Aus der Bezirksverordnetenversammlung

Neue Milieuschutzgebiete, Karstadt-Diskussionen und Razzien-Streit

Bezirksbürgermeister Martin Hikel nutzte sein »Wort des Bürgermeisters« am Beginn der Sitzung der Bezirksverordnetenversammlung (BVV) am 26. Februar dazu, die Namen der Opfer des Anschlags von Hanau zu verlesen. Anschließend erhoben sich die Bezirksverordneten, um schweigend der Ermordeten zu gedenken.
Gute Nachrichten gab es für Mieter in Britz und im Bereich der Germaniapromende. Die Mehrheit von SPD, Grünen und Linken beschloss, hier Milieuschutzgebiete einzurichten. Damit werden aufwändige Modernisierungen wie der Einbau von teuren Bädern oder Zweitbalkonen untersagt. Das Bezirks­amt kann außerdem das Vorkaufsrecht zugunsten Dritter ausüben und damit Hausverkäufe an Spekulanten verhindern.

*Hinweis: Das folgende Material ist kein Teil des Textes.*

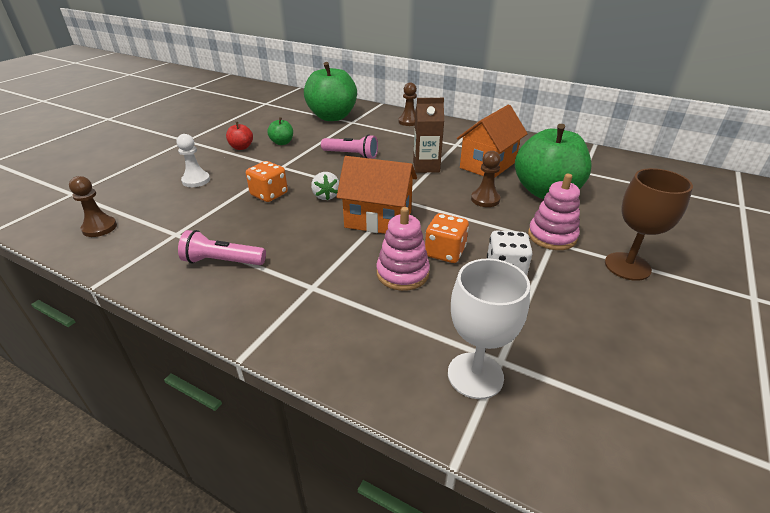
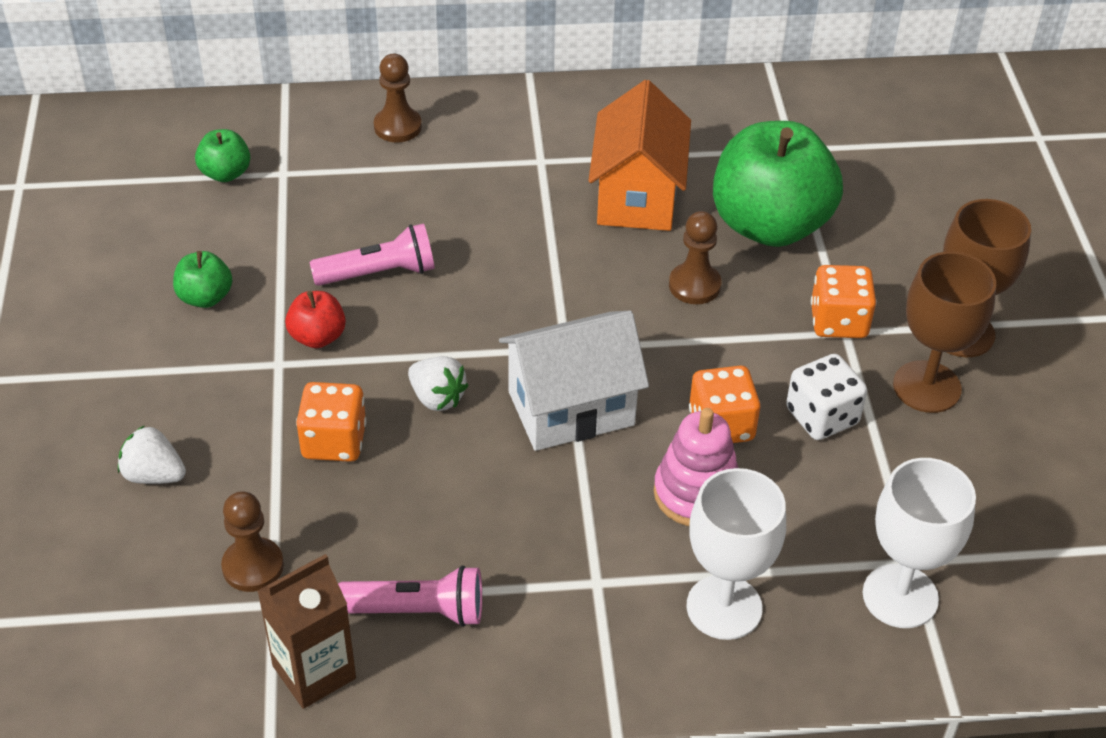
camera: 35 degrees left, 10 degrees up
brown pawn [69,176,117,237] -> brown pawn moved to [221,491,284,592]
white pawn [177,134,210,187] -> white strawberry [118,425,186,484]
pink flashlight [178,230,266,265] -> pink flashlight turned 150 degrees counterclockwise [338,565,482,627]
red apple [226,122,253,150] -> red apple moved to [285,291,346,348]
green apple [304,62,357,121] -> green apple [195,129,250,182], size x0.44
orange house [337,156,417,234] -> white house [499,311,649,451]
brown carton [413,98,444,173] -> brown carton moved to [258,554,356,709]
pink stacking toy [528,174,580,250] -> orange dice [811,265,876,338]
none -> white goblet [687,468,786,640]
none -> brown goblet [893,252,996,413]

Über eine ärgerliche Entwicklung am U-Bahnhof Rudow berichtete Martin Hikel im Rahmen der mündlichen Anfragen. Die BVG hatte zugesagt, einen zusätzlichen Busaufstellbereich in der Neuköllner Straße zu finanzieren. Der wird dringend gebraucht, um ein Verkehrschaos zu verhindern, wenn nach Eröffnung des BER die Busse dort im Minutentakt abfahren. Inzwischen hat die BVG diese Zusage allerdings zurückgezogen. Unverantwortlich findet es Hikel, dass der Bezirk für dieses Versäumnis jetzt nicht nur finanziell, sondern auch planerisch aufkommen soll. In der Hoffnung, doch noch eine Lösung zu finden und das Projekt zumindest dem Grunde nach nicht zu gefährden, wurden die notwendigen Baumfällungen bereits jetzt vorgenommen. Ansonsten hofft das Bezirks­amt, dass der Senat ein Machtwort spricht.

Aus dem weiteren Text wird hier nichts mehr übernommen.